Can My Employer Fire Me For My Noisy Children?

For working parents, the coronavirus pandemic has presented a seemingly impossible challenge: continuing to do their jobs as normal while also having to take care of their children, whose daycares and schools are most likely closed. There have been countless personal stories of how difficult it is to be working two full-time jobs, and they have revealed the extent to which we are currently facing a national childcare crisis. This has led to a falling share of women applying to and being hired for jobs, compared to men, over the past several months.
Affordable childcare was scarce long before the pandemic hit, and many workplaces were offering poor paid family leave benefits. But like many other problems in our country, the issue has become more clearly highlighted. Earlier this week, the New York Times published a story about one woman in California who has filed a lawsuit because her employer fired her. The alleged reason? Her children were being too noisy during work calls. According to the plaintiff, Drisana Rios, she had continued to meet all deadlines while caring for her two children, and her supervisor made sexist comments to her about the presence of her kids.
Rios’ termination might make you wonder what your rights are at work during a pandemic that has drastically reduced childcare options. How far can you expect your workplace to accommodate you, and is it legal for your employer to fire you because your kids aren’t quiet enough during Zoom meetings? The short answer is yes — unless your employment contract isn’t at-will and requires just cause for termination, your employer can really fire you for any reason at all. But the story is different if gender had an effect on your employer’s decision. Would Rios have been fired if she had been a father taking care of his children?
“It could be [gender discrimination],” says Adian Miller, an attorney at Barrett & Farahany in Atlanta who specializes in employee and labor rights. “If there’s evidence that male employees had similar disruptions — if not from children, perhaps elderly family members or pets — and were not terminated, then it could be gender discrimination.” 
She has seen similar cases before, where employers have different expectations and reactions to employees with children based on their gender. “I have a case where a male employee was fired because he needed to be home to provide childcare, and his wife worked a more demanding job,” she says. “The employer decided that the wife should have provided the childcare and the male employee should have returned to work.”
Miller explains that Title VII of the Civil Rights Act of 1964 protects employees from gender discrimination in the workplace. “Wrongful termination is a legal term for any kind of termination that occurred for an unlawful reason. Here, if she was terminated for gender discrimination, that would amount to an unlawful termination.”
In Rios’ case, it will likely depend on what can be established in court. “If other male employees have had kids interrupt them, with no adverse actions, then the case gets even stronger,” Miller says. “Other things to look at would be whether the supervisor made an effort to accommodate male employee’s desired work schedules, but did not accommodate her schedule.”
But even if the court finds that it wasn’t gender discrimination, there could be other state laws that affect whether the firing or other actions the employer took were lawful. And Miller also points out that the Family First Coronavirus Response Act (FFCRA) was signed into law on March 18th. It requires public employers and private ones with fewer than 500 employees to provide up to 80 hours of paid sick leave. It also requires some employers to provide “an additional 10 weeks of paid expanded family and medical leave.”

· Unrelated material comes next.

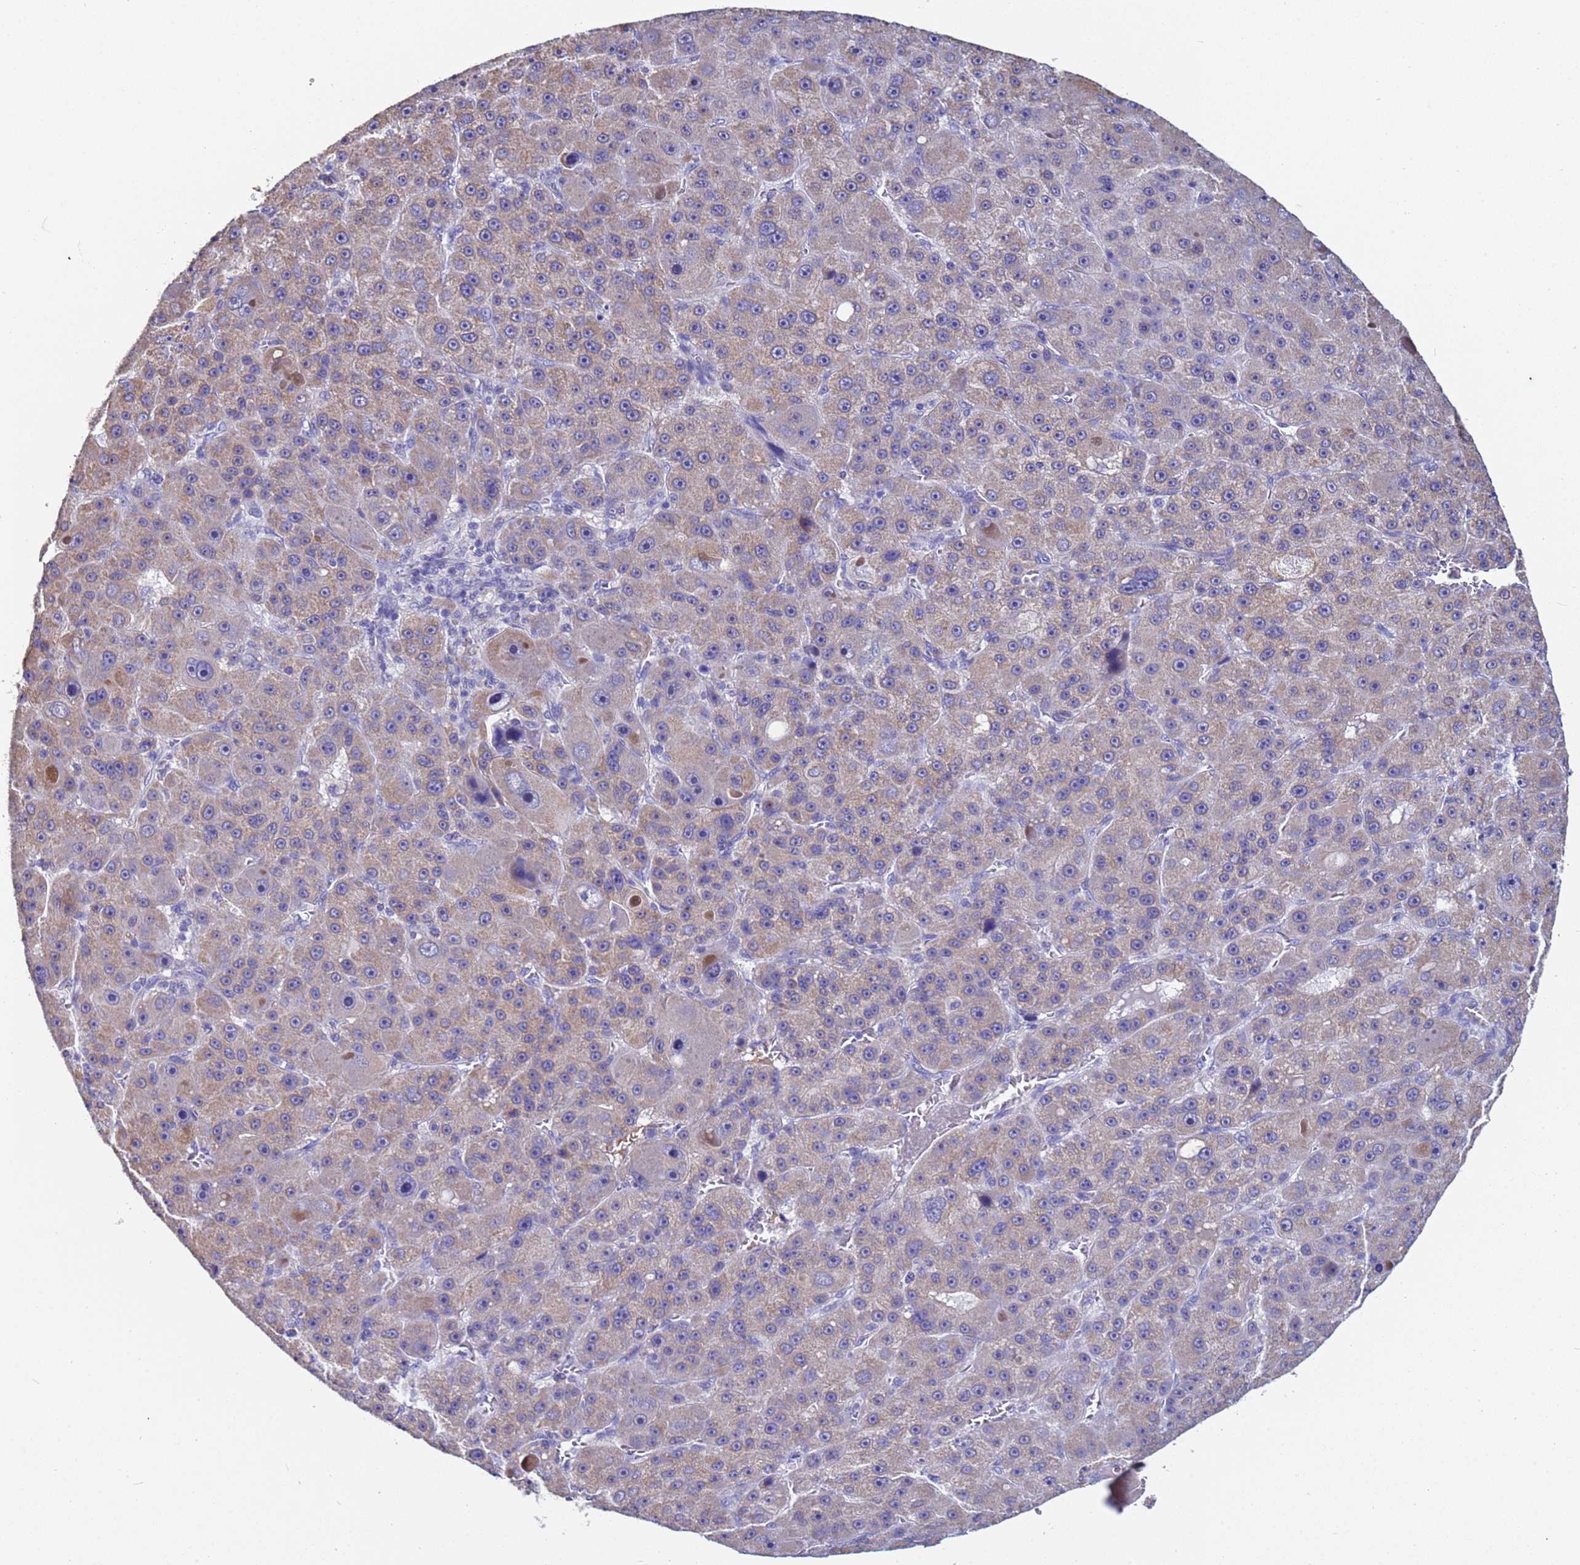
{"staining": {"intensity": "moderate", "quantity": "<25%", "location": "cytoplasmic/membranous"}, "tissue": "liver cancer", "cell_type": "Tumor cells", "image_type": "cancer", "snomed": [{"axis": "morphology", "description": "Carcinoma, Hepatocellular, NOS"}, {"axis": "topography", "description": "Liver"}], "caption": "Immunohistochemistry (IHC) image of neoplastic tissue: human hepatocellular carcinoma (liver) stained using immunohistochemistry (IHC) exhibits low levels of moderate protein expression localized specifically in the cytoplasmic/membranous of tumor cells, appearing as a cytoplasmic/membranous brown color.", "gene": "IHO1", "patient": {"sex": "male", "age": 76}}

If you’re facing a situation similar to Rios’ and want to reduce the likelihood of your employer punishing you or firing you, there are some steps you can take. “It sounds like Rios tried this,” Miller says, “but definitely set out a schedule that will allow you to perform your position, and still manage your childcare needs best. Take the time you can under the FFCRA to develop childcare arrangements that work for you. Don’t be afraid to inquire about other positions within the company that might better fit your changes in circumstances, or look for other jobs.” It might be best to get these attempts in email, too. In the worst case scenario, if you end up suing your employer for wrongful termination, that could help establish that you made good-faith efforts to continue completing your tasks and meeting deadlines.

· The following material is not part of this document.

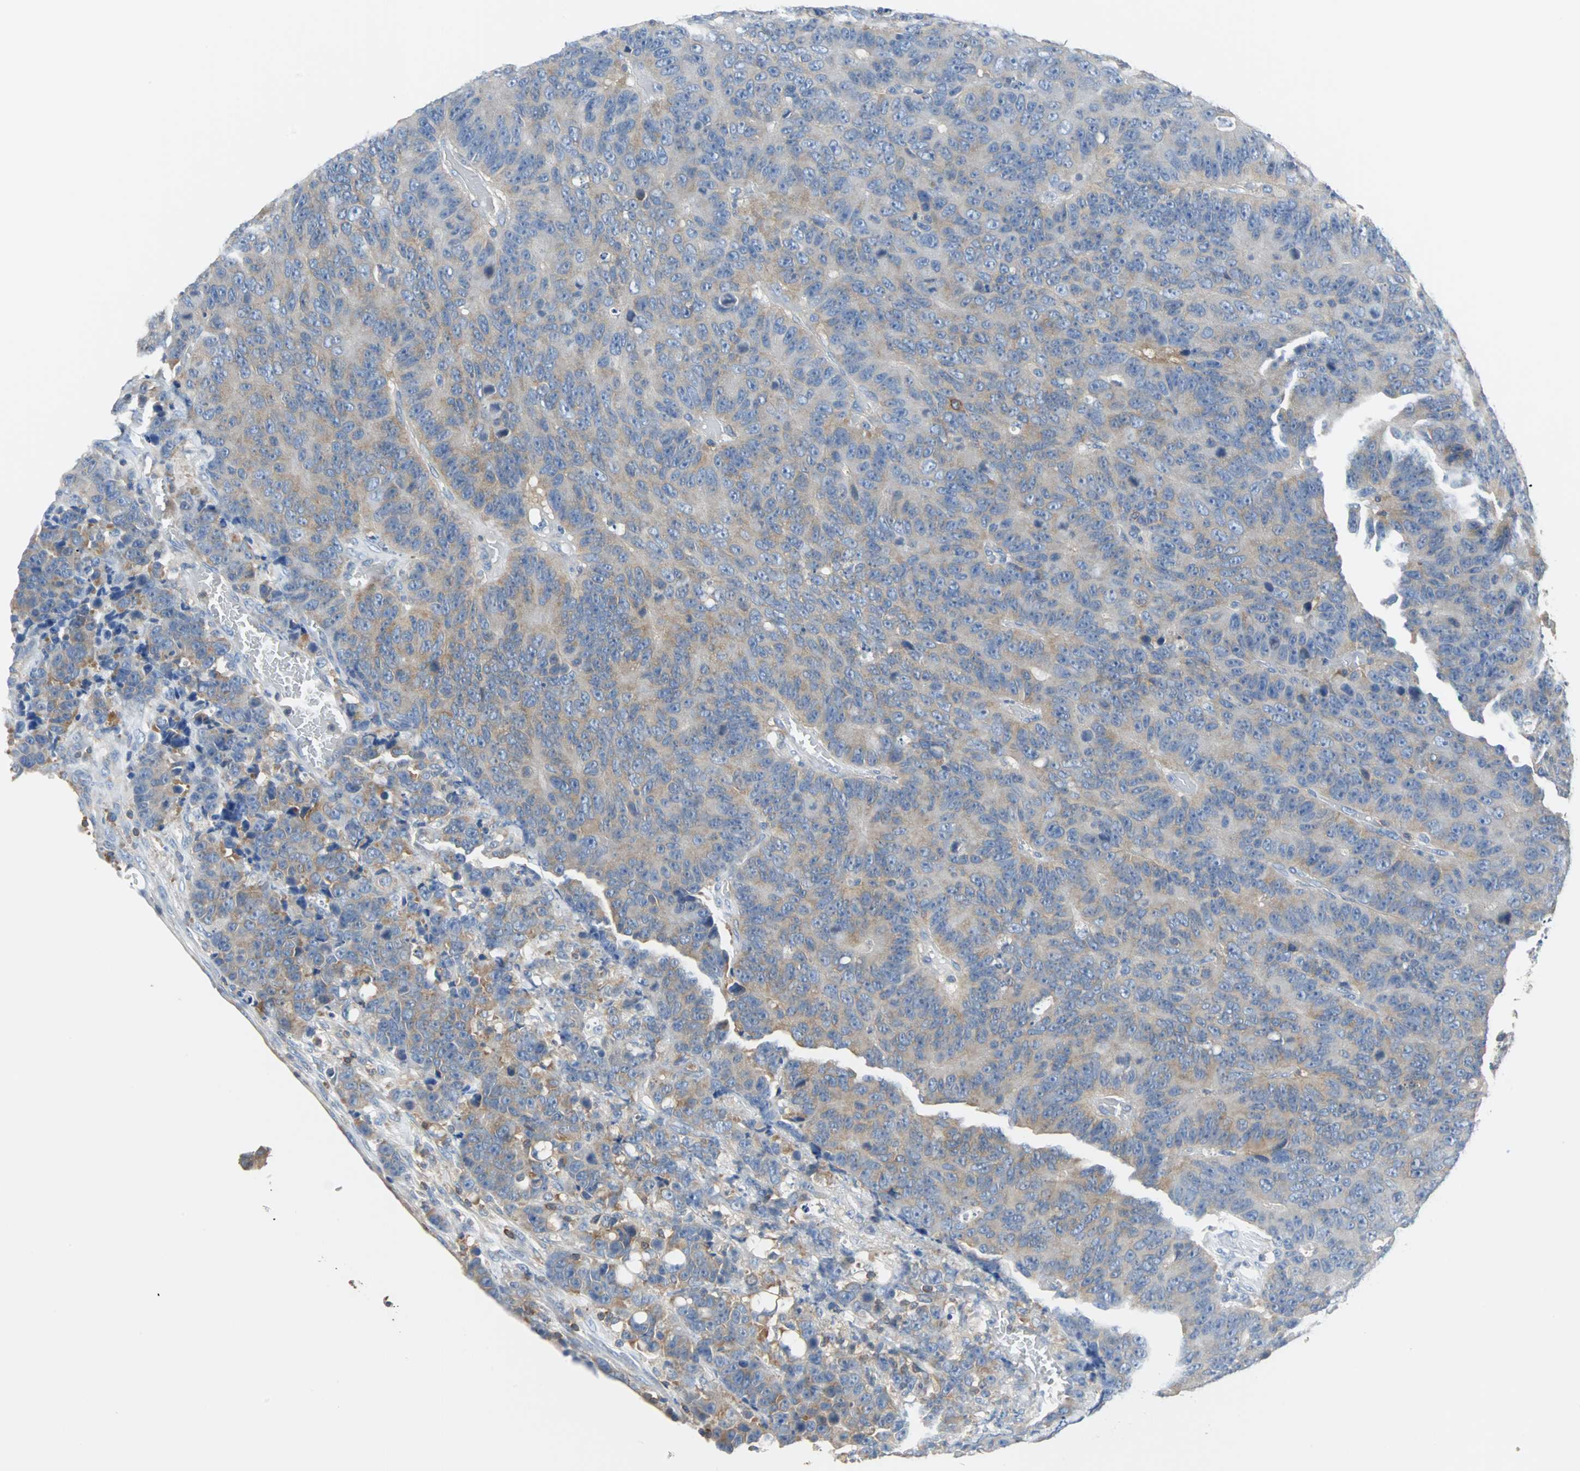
{"staining": {"intensity": "weak", "quantity": "25%-75%", "location": "cytoplasmic/membranous"}, "tissue": "colorectal cancer", "cell_type": "Tumor cells", "image_type": "cancer", "snomed": [{"axis": "morphology", "description": "Adenocarcinoma, NOS"}, {"axis": "topography", "description": "Colon"}], "caption": "Human colorectal cancer (adenocarcinoma) stained with a protein marker reveals weak staining in tumor cells.", "gene": "TSC22D4", "patient": {"sex": "female", "age": 86}}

Being fired often means you’re ineligible for unemployment benefits. But if you’re terminated because of an issue related to childcare, you could still try to apply for unemployment. In March, unemployment benefit eligibility was expanded to include people whose work had been affected by COVID-19. “It will depend in part on whether the employer contests her application,” says Miller. “If the employer claims she was fired for poor performance, she can appeal and argue COVID-related reasons. An administrative judge would render a decision. Unemployment laws also vary state by state, but that is the general process.”

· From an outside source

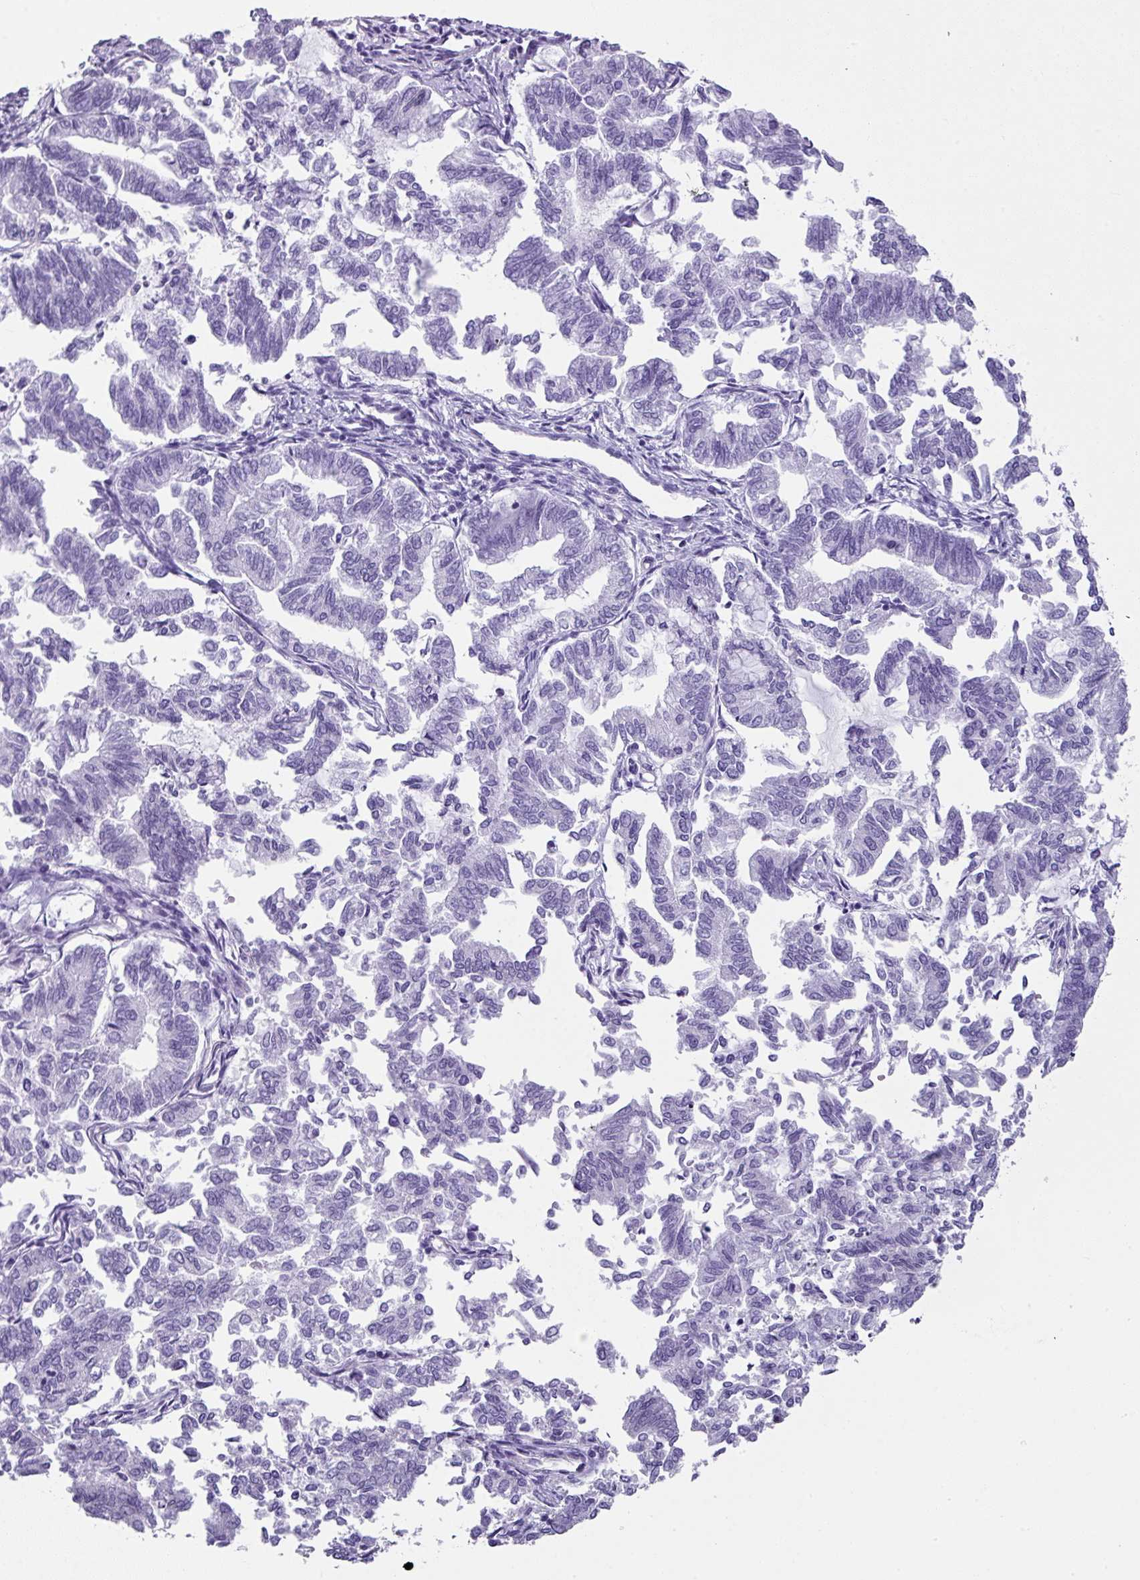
{"staining": {"intensity": "negative", "quantity": "none", "location": "none"}, "tissue": "endometrial cancer", "cell_type": "Tumor cells", "image_type": "cancer", "snomed": [{"axis": "morphology", "description": "Adenocarcinoma, NOS"}, {"axis": "topography", "description": "Endometrium"}], "caption": "Immunohistochemistry (IHC) image of human endometrial cancer (adenocarcinoma) stained for a protein (brown), which exhibits no positivity in tumor cells. (DAB (3,3'-diaminobenzidine) immunohistochemistry (IHC), high magnification).", "gene": "PALS2", "patient": {"sex": "female", "age": 79}}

The pandemic has burst the dam on a whole flood of conflicts at work, even outside of childcare problems. “We are seeing a lot of issues related to workplaces not being safe from COVID, and employees fear returning to work,” Miller says. “I imagine it will be most fruitful for companies to try to accommodate its employees who work from home, and possibly less cost-intensive than deep cleaning and monitoring a workplace every day. That being said, a lot of companies are struggling financially right now, and may simply need to reduce their ranks, automate or outsource services, and close locations. It’s hard to see how all of these factors will play out.”